> **Exercise objective**
Carry on the post about appealing a £70 parking penalty as the vehicle's owner, picking up right after its final sentence.

> **Extract to read**
§ §
She forgot to tell me as I am the owner, so after 28 days I received a "notice to the owner" demanding I pay the full £70.

 

I think that I should be afforded the same rights as the driver who could pay 50% within 14 days (£35)

 

I checked the applicable regs which are currently the "Civil Enforcement of Parking Contravention (England) General regulations 2007" to see if I could appeal and in particular I was looking for the point at which the owner is notified to make my case.

 

This also meant I had to understand what exactly was meant by "owner" and the regs helpfully define this for you at the beginning as follows.

 

“owner” in relation to a vehicle includes any person who falls to be treated as the owner of the

vehicle by virtue of regulation 5(3);

 

Now it seems to me that this is wrong 5(3) only refers to persons who hire vehicles, it should refer to 5(2) which then includes 5(3) as follows.

 

5(2)

In a case not falling within paragraph (3), the penalty charge shall be payable by the person

who was the owner of the vehicle involved in

the contravention at the material time.

5(3)

Where—

(a) the vehicle is a mechanically propelled vehicle which was, at the material time, hired from a vehicle-hire firm under a hiring agreement;

 

(b) the person hiring it had signed a statement of liability acknowledging his liability in respect of any penalty charge notice served in respect of any parking contravention involving the vehicle during the currency of the hiring agreement; and

 

© in response to a notice to owner served on him, the owner of the vehicle made representations on the ground specified regulation 4(4)(d) of the Representations and Appeals Regulations and the enforcement authority accepted those representations,the penalty charge shall be payable by the person by whom the vehicle was hired and that person shall be treated as if he were the owner of the vehicle at the material time for the purposes of these Regulations.
§ §
> **Data to examine**
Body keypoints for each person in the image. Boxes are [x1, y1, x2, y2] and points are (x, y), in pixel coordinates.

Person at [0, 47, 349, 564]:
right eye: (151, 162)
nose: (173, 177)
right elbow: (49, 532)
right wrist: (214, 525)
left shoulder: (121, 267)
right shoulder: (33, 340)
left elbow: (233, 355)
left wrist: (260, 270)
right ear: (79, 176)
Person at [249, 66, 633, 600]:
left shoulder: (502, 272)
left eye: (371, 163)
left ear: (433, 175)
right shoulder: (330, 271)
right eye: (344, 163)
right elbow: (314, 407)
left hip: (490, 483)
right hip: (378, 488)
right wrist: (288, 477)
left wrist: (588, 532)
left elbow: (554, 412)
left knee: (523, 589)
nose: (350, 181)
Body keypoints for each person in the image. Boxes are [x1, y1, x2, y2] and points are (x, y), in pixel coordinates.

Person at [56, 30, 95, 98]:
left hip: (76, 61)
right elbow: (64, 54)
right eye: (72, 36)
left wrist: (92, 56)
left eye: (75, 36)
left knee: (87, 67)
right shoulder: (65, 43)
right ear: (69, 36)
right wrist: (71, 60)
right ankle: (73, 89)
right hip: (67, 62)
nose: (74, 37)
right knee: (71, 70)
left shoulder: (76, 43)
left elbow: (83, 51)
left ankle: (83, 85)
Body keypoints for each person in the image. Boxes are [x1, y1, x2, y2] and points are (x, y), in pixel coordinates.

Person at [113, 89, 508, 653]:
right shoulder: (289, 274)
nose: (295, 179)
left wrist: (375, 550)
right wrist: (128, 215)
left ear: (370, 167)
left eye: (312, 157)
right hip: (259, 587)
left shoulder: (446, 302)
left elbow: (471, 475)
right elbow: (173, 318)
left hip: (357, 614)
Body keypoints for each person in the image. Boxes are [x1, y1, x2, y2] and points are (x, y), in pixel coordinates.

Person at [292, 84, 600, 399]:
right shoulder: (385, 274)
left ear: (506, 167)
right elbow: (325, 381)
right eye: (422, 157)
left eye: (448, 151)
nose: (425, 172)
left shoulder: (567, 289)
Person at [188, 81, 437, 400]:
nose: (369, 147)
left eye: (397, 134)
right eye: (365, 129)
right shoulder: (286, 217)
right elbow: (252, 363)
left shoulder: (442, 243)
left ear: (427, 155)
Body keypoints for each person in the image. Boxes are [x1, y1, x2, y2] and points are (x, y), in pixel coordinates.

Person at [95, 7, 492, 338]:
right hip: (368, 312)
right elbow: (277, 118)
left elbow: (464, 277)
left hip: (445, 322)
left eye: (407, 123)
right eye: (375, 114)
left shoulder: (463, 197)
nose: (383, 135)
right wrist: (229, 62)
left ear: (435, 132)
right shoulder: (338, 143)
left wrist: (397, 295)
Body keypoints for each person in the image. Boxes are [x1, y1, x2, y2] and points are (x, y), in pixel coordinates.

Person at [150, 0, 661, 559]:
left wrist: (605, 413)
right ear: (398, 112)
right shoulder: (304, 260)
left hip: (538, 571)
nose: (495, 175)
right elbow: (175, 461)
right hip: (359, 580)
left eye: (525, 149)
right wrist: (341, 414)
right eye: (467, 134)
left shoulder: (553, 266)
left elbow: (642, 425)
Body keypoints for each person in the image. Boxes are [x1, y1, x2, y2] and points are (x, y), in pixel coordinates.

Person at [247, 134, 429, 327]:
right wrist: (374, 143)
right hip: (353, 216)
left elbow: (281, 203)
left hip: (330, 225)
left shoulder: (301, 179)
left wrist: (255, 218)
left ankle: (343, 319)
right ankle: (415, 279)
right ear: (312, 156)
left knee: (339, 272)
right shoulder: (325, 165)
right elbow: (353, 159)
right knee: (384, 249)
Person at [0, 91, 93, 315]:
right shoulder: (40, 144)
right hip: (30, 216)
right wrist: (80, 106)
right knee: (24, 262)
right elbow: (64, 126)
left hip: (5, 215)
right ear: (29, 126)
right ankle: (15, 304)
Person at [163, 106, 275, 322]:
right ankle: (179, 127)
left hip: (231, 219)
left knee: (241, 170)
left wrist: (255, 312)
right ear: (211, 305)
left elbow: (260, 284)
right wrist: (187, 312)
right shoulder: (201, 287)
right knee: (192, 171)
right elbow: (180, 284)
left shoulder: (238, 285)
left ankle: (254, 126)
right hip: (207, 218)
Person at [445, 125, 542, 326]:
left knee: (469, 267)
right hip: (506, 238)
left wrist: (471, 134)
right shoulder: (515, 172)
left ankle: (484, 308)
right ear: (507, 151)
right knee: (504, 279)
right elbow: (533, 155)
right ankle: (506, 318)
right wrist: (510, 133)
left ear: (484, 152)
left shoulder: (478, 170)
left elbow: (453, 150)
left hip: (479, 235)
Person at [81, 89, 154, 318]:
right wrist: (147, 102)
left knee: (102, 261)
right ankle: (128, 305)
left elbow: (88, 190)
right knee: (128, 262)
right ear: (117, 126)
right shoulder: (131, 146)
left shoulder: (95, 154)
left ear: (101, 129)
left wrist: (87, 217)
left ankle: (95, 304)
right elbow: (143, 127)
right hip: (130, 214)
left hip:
§ §
> **Answer for this exercise**
 

Note that the Representations and Appeals regs 4(4)d above also has the same reference back to the general regs 5(3) - and not 5(2).

 

So my question for all the legal eagles is can the charge be applied since my daughter did not hire the vehicle? Also should my rights as the owner afford me the chance to pay 50%?

 

All comments welcome, I'm sure 5(2) still applies and I'm stuffed either way, but it would be interesting to see where my analysis went wrong!

 

I'll clarify my thoughts a little more:

 

With respect to clause 5(2) my daughter nor I fall within 5(3) so the first part is true, however, the second part says that the charge is payable by "the person who was the owner" and "owner" is defined as 5(3) so strictly all applicable owners are persons who only hire vehicles.

 

Crazy, no!

 

I'm sure this will be blown out of the water - but interesting mistake I think!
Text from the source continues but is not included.